Data entries
══════════════════════════════

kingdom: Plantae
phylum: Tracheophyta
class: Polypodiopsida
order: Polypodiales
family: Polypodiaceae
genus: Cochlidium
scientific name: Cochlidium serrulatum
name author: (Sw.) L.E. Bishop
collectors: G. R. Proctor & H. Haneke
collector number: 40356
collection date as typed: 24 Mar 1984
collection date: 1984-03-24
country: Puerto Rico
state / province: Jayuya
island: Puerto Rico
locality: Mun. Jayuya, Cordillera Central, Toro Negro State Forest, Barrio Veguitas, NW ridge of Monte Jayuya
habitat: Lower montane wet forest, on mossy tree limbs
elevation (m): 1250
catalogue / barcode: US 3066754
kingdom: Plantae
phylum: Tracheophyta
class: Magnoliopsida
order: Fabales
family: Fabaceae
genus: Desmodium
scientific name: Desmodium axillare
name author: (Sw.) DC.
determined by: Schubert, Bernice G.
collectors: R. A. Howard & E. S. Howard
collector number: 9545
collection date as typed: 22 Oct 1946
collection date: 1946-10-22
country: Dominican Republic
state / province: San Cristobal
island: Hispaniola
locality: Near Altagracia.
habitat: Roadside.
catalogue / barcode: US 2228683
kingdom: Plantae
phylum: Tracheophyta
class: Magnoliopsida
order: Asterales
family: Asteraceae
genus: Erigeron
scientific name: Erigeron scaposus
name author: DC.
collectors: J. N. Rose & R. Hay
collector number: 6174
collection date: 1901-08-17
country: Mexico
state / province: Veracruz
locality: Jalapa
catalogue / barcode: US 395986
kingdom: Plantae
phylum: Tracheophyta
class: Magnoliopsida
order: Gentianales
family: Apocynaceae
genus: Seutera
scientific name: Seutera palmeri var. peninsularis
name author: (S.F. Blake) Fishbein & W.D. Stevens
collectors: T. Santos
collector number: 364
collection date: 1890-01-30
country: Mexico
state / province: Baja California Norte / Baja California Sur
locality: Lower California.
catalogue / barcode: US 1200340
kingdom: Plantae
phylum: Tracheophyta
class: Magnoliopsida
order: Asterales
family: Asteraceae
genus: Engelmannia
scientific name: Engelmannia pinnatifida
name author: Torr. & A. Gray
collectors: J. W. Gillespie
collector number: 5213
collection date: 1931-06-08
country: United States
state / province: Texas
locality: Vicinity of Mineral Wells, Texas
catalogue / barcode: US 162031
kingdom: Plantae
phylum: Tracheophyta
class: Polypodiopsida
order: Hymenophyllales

══════════════════════════════

TASK DESCRIPTION
Please quote the data above word for word, starting with the line containing "order: Fabales" and going on through the line containing "locality: Near Altagracia.".

COMPLETED EXERCISE
order: Fabales
family: Fabaceae
genus: Desmodium
scientific name: Desmodium axillare
name author: (Sw.) DC.
determined by: Schubert, Bernice G.
collectors: R. A. Howard & E. S. Howard
collector number: 9545
collection date as typed: 22 Oct 1946
collection date: 1946-10-22
country: Dominican Republic
state / province: San Cristobal
island: Hispaniola
locality: Near Altagracia.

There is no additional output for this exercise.